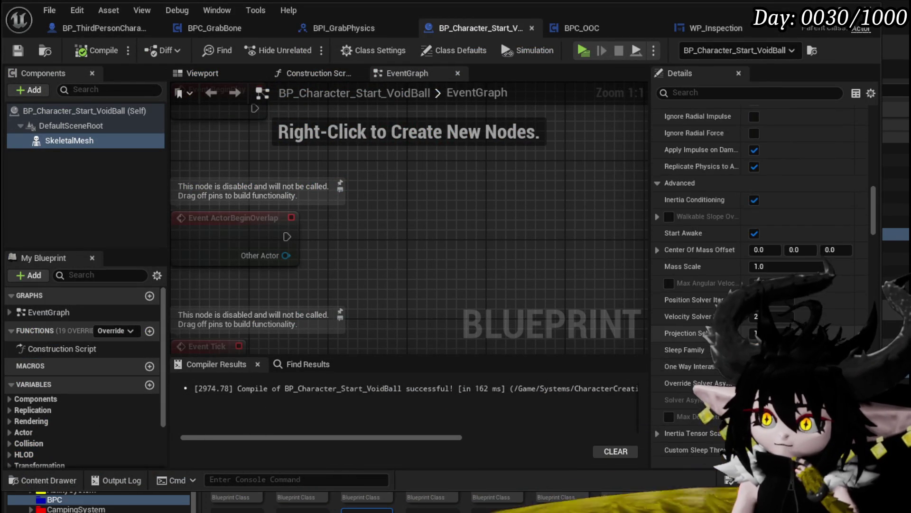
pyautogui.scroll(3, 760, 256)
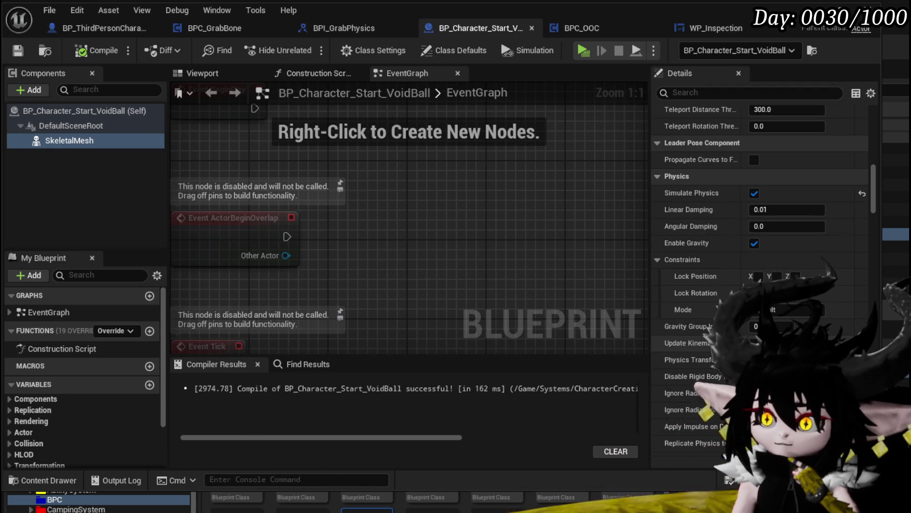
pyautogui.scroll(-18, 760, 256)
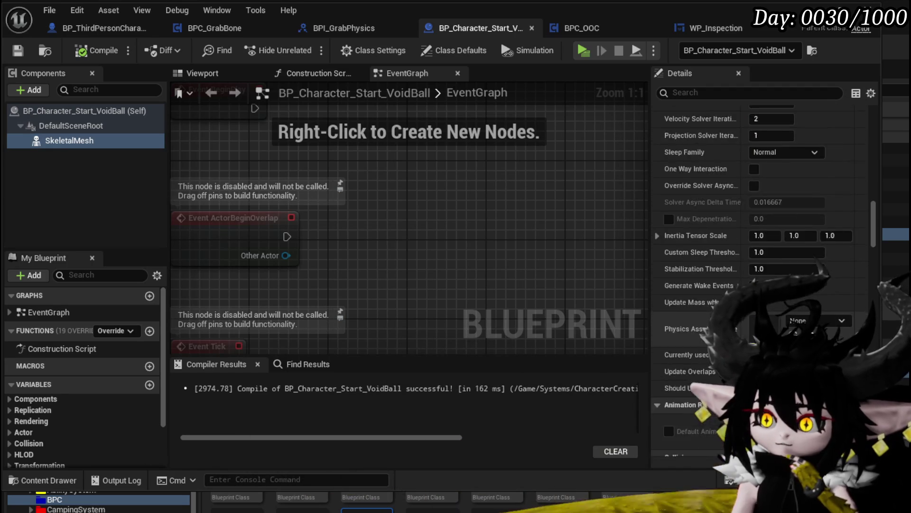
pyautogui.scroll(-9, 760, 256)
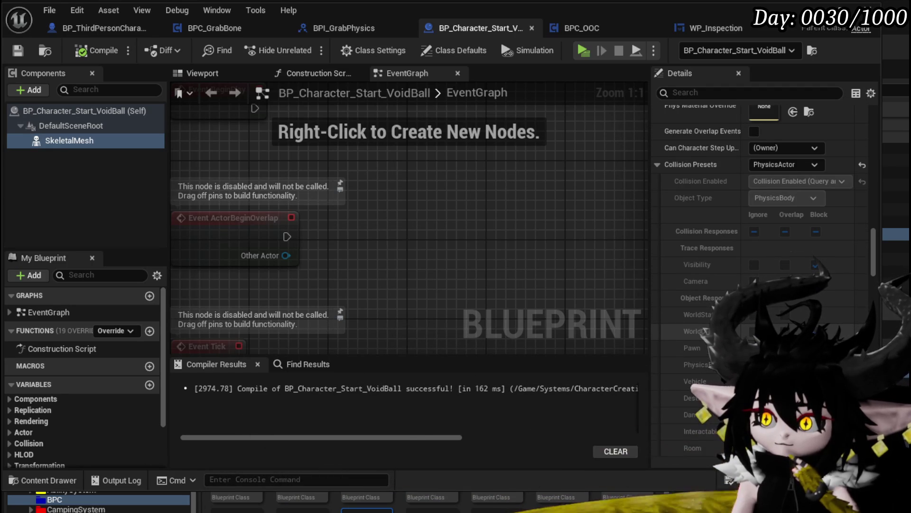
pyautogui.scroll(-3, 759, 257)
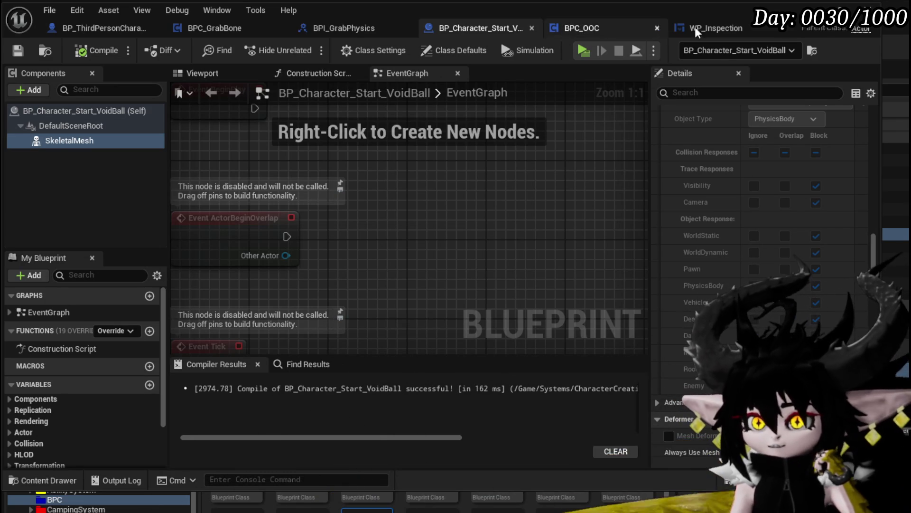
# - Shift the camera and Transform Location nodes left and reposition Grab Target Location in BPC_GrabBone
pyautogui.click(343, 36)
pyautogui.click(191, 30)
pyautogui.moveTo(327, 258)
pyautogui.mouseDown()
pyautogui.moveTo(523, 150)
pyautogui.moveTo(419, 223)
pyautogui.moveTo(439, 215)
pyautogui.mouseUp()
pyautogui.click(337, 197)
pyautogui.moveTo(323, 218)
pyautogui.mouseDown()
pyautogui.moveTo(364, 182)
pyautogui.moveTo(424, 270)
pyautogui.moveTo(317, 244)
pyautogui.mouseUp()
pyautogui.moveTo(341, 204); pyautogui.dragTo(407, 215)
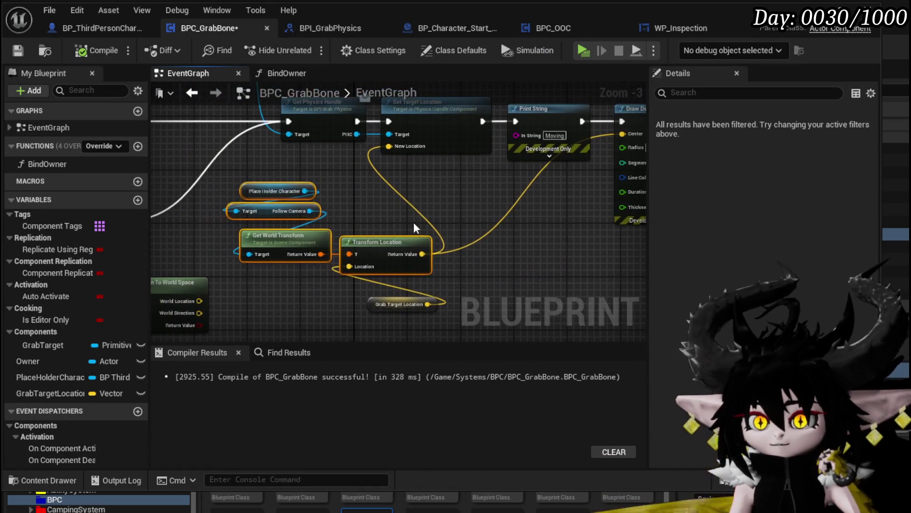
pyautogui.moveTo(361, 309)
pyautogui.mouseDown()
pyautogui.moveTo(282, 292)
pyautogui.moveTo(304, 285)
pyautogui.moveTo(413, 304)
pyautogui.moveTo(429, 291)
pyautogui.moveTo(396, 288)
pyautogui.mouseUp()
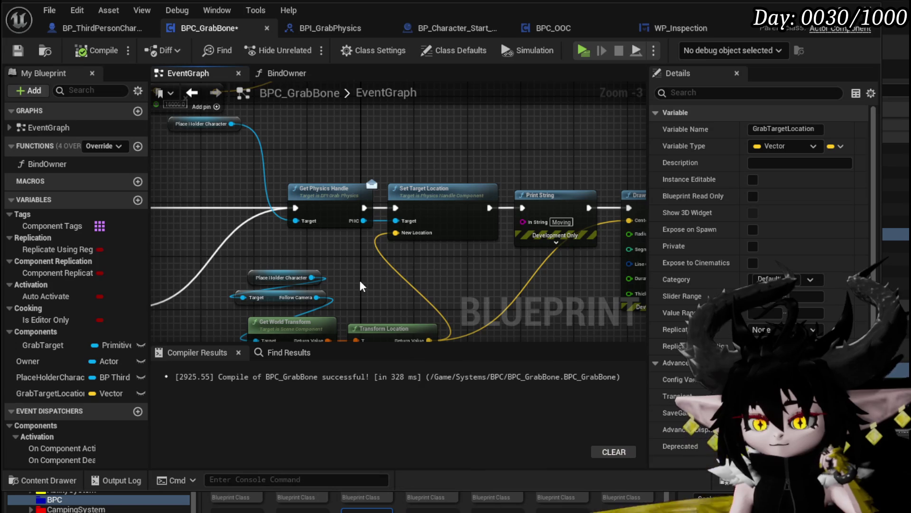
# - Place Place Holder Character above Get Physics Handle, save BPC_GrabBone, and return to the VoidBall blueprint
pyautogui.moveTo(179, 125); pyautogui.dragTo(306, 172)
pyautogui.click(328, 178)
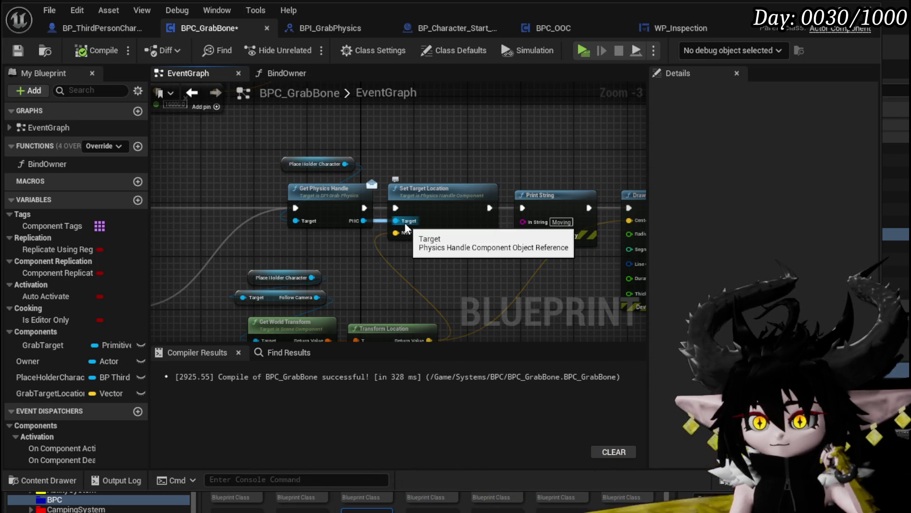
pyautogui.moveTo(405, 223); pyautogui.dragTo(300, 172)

# # # # # # #

WHAT YOU NEED TO DO: From the material above, print everything exactly except the pictures.

RESULT BELOW:
pyautogui.scroll(3, 760, 256)
pyautogui.scroll(-18, 760, 256)
pyautogui.scroll(-9, 760, 256)
pyautogui.scroll(-3, 759, 257)
# - Shift the camera and Transform Location nodes left and reposition Grab Target Location in BPC_GrabBone
pyautogui.click(343, 36)
pyautogui.click(191, 30)
pyautogui.moveTo(327, 258)
pyautogui.mouseDown()
pyautogui.moveTo(523, 150)
pyautogui.moveTo(419, 223)
pyautogui.moveTo(439, 215)
pyautogui.mouseUp()
pyautogui.click(337, 197)
pyautogui.moveTo(323, 218)
pyautogui.mouseDown()
pyautogui.moveTo(364, 182)
pyautogui.moveTo(424, 270)
pyautogui.moveTo(317, 244)
pyautogui.mouseUp()
pyautogui.moveTo(341, 204); pyautogui.dragTo(407, 215)
pyautogui.moveTo(361, 309)
pyautogui.mouseDown()
pyautogui.moveTo(282, 292)
pyautogui.moveTo(304, 285)
pyautogui.moveTo(413, 304)
pyautogui.moveTo(429, 291)
pyautogui.moveTo(396, 288)
pyautogui.mouseUp()
# - Place Place Holder Character above Get Physics Handle, save BPC_GrabBone, and return to the VoidBall blueprint
pyautogui.moveTo(179, 125); pyautogui.dragTo(306, 172)
pyautogui.click(328, 178)
pyautogui.moveTo(405, 223); pyautogui.dragTo(300, 172)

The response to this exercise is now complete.